The professors are also mistaken to say that it is a well-accepted idea that the spending comes first. Many politicians and commentators who talk as if the government spending is like a household budget are economists or have worked in the central bank and Treasury, among other public service jobs. So the television talking heads like financial commentators and public-facing economists such as Stephen Koukoulas and Saul Eslake are not saying these things.
The professors have not been paying attention if they think MMT proponents and economists do not explain when the inflation constraint binds. Every time MMT talks about real resources and their availability, MMT proponents are talking about inflation constraints. The real resource constraint is the inflation constraint.

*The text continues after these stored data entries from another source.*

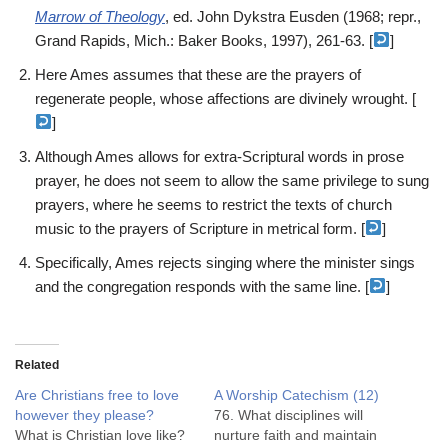
Marrow of Theology
, ed. John Dykstra Eusden (1968; repr.,
Grand Rapids, Mich.: Baker Books, 1997), 261-63. [
]
Here Ames assumes that these are the prayers of
regenerate people, whose affections are divinely wrought. [
]
Although Ames allows for extra-Scriptural words in prose
prayer, he does not seem to allow the same privilege to sung
prayers, where he seems to restrict the texts of church
music to the prayers of Scripture in metrical form. [
]
Specifically, Ames rejects singing where the minister sings
and the congregation responds with the same line. [
]
Related
Are Christians free to love
A Worship Catechism (12)
however they please?
76. What disciplines will
What is Christian love like?
nurture faith and maintain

It is a truth universally acknowledged that central banks do not have a working theory of inflation. Therefore, they must be in want of an excellent post-Keynesian economist like Joan Robinson or an MMT economist like Australia’s Bill Mitchell. After all, those economists have a working theory of inflation that matches reality.
The professors claim that conventional economics has a comprehensive analysis of what causes inflation; however, they would have to elaborate on this to prove that claim. Perhaps the professors are just thinking of the debunked monetary and neoclassical theories of inflation. Daniel Tarullo, a former Federal Reserve Bank board member in the United States, explains [The Financial Times, paywalled] that central banks do not have a working theory of inflation.

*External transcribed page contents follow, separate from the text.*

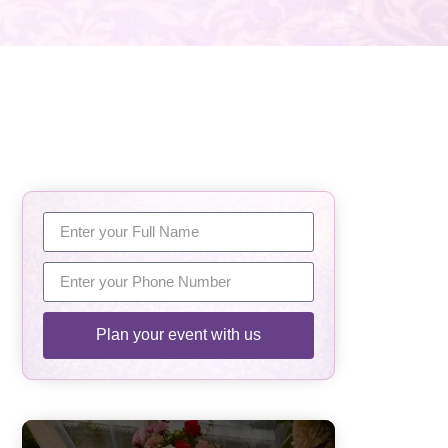
Plan your event with us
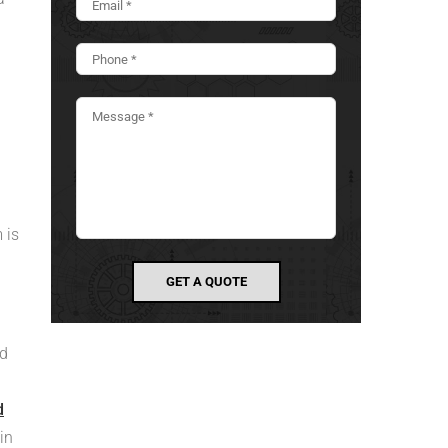
 is
nd
d
in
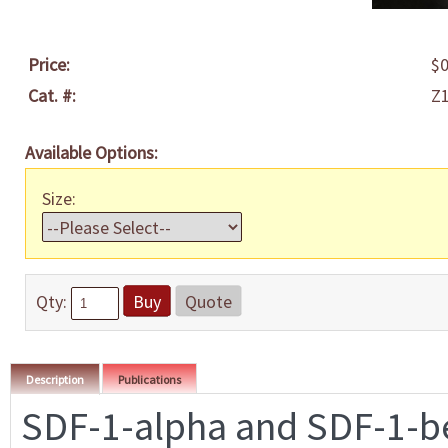
Price:
$0
Cat. #:
Z
Available Options:
Size:
Qty:
Buy
Quote
Description
Publications
SDF-1-alpha and SDF-1-be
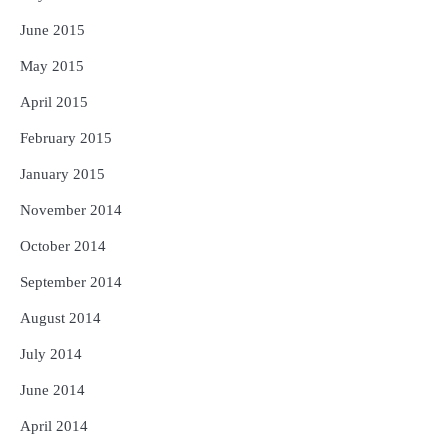
June 2015
May 2015
April 2015
February 2015
January 2015
November 2014
October 2014
September 2014
August 2014
July 2014
June 2014
April 2014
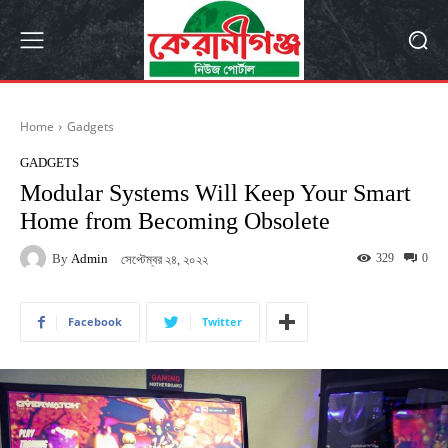
Home
Gadgets
GADGETS
Modular Systems Will Keep Your Smart
Home from Becoming Obsolete
By
Admin
329
0
সেপ্টেম্বর ২৪, ২০২২
Facebook
Twitter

MMT has always acknowledged that inflation can occur below full employment, as currently demonstrated through the coronavirus pandemic and the Russia-Ukraine conflict, with Australian unemployment at 3.5% and still 1.3 million people looking for work. As the professors should know, bottlenecks can occur in various sectors from spending before full employment is reached. This congestion can occur in the form of a resource shortage in a greater supply chain of production. It is currently being demonstrated by the lack of oil and natural gas supply in the Australian production chain.

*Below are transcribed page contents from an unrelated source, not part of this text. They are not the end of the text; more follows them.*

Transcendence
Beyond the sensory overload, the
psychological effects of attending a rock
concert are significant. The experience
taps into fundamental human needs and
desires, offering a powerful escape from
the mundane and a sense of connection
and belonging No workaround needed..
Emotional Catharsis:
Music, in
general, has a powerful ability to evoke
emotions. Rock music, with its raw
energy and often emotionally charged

If the Ukraine conflict had not affected oil supplies, then automotive fuel would not have been ever-increasing in price. The price increase was alleviated by the temporary excise cut in fuel. Who would have thought that reducing prices reduces inflation? Inflation is a measure of prices, so of course, lowering prices reduces inflation.
What about price rises for natural gas? These rises have occurred because we have sold our industries off to foreign owners who demand world prices for our gas instead of us owning our energy industry and setting our own prices. Putting aside environmental concerns with these fossil fuels, we are not in control of our energy resources. What we need is an Australian strategic reserve of our energy, owned by Australians and priced in Australian dollars. We briefly saw this achieved when the government activated the Gas Supply Guarantee Mechanism.
As stated earlier, we should focus on the deficits that matter, so yes, if you want to implement policies from the Green New Deal or a larger social safety net with increased social security payments, they should be argued for on their own terms. This conflicts with the professors agreeing that spending comes first (meaning that there is no purely financial constraint) but then saying that implementing any given progressive policy may cause politically unacceptable inflation. MMT explains that keeping an eye on resources and/or expanding capacity in domestic production can minimise inflation risk.
It is worth noting that neither Treasurer Chalmers nor Finance Minister Gallagher has formal training in economics or finance, but they have public service experience in these fields. These Labor ministers have concerns about increased expenditure on Health, NDIS, Aged Care, and Defence. It is an exaggeration to say these are a political concern. As the professors have previously explained, they are reasonable goals that the public can argue for on their own terms.
The professors have not disputed nor disproved Modern Monetary Theory but, in effect, agreed with it. It is clear that Modern Monetary Theory’s time is now. The time to flick the switch is now!